Early this morning, an AFP photographer saw the Malian group leave their embassy in Tunis, boarding buses to the airport where a chartered plane awaited.
“The Tunisians don’t like us, so we are forced to leave,” Bagresou Sego told AFP before boarding the bus.
Adrahmen Dombia, who arrived in Tunisia four years ago, said he had to stop his university studies mid-year. “I’m going back because I’m not safe.”
Another Malian migrant, Baril, said he had a permit to stay in Tunisia but joined the repatriation flight anyway.
“We ask President Kais Saied with great respect to consider our other brothers and treat them well,” he told AFP.
A first group of 50 Guineans was flown home on Wednesday.

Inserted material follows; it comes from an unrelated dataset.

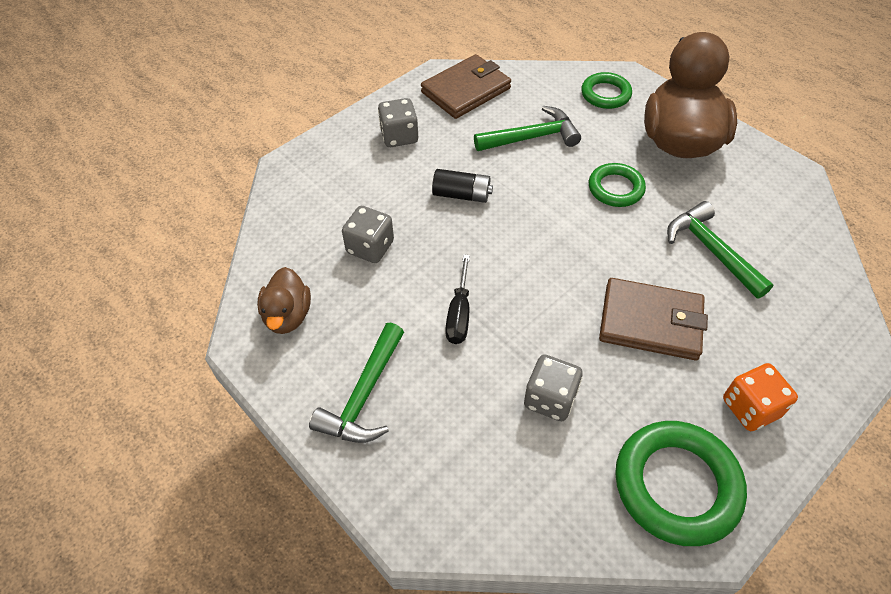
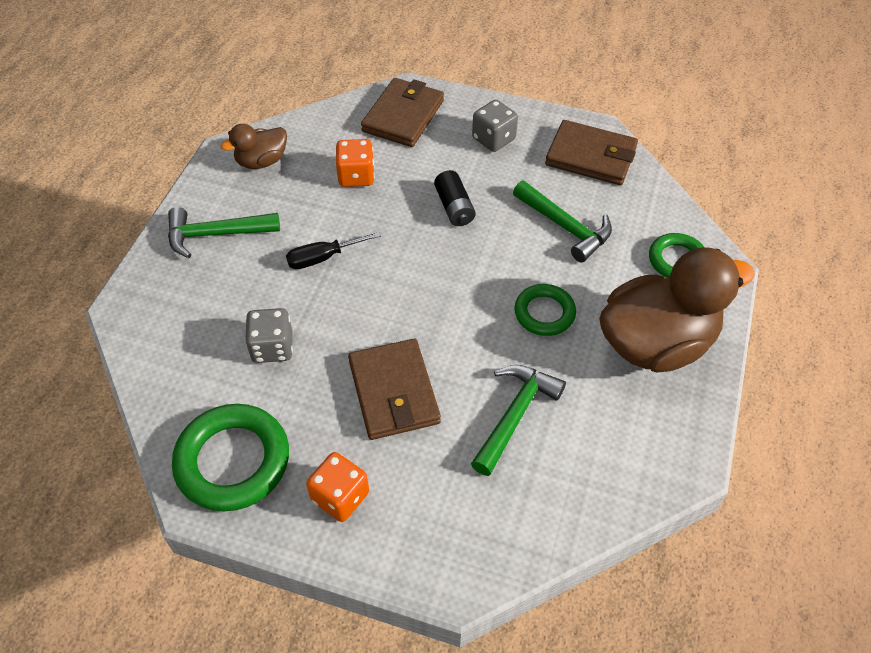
camera: 60 degrees right, 0 degrees up
grey dice [342,206,394,263] -> orange dice [335,139,375,187]
none -> brown wallet [361,78,444,147]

According to official figures, there are around 21,000 undocumented migrants from other parts of Africa in Tunisia, a country of around 12 million people.
Critics accuse Saied, who has seized almost total power since July 2021, of seeking to install a new dictatorship in the country, which is grappling with inflation and shortages of essential goods.
Since Saied gave his speech on February 21, rights groups have reported a spike in vigilante violence, including the stabbings of African migrants.
Jean Badel Gnabli, head of an association of Ivorian migrants in Tunisia, told AFP from the airport that the group leaving on Saturday had “spent the night in hotels”.
The whole community was living in fear, he said earlier. “They feel like they’ve been handed over to mob justice.”
Ambassador Savane said 1,100 Ivorians out of around 7,000 in Tunisia had applied to be repatriated.
Michael Elie Bio Vamet, head of an Ivorian student association, said 30 students had signed up for the repatriation flight despite having permits to stay.
“They don’t feel comfortable,” he told AFP by phone. “Some of them were victims of racist acts. Some are at the end of their studies, but others discontinued.
“There are attacks almost every day, threats, they are even being kicked out by landlords or physically attacked,” he added.
Many African migrants in Tunisia lost their jobs and homes overnight.
Dozens were arrested after identity checks, and some are still being detained.
Migrants whose countries have embassies in Tunisia rushed to them for help.
The embassies of Ivory Coast and Mali provided emergency accommodation this week for dozens of their citizens evicted from their homes, including young children.
Citizens of other African countries whose countries have no diplomatic representation in Tunisia set up makeshift camps outside the Tunis offices of the International Organization for Migration.
Among those heading home are dozens of fee-paying or scholarship students who were enrolled in Tunisian universities and in the country legally.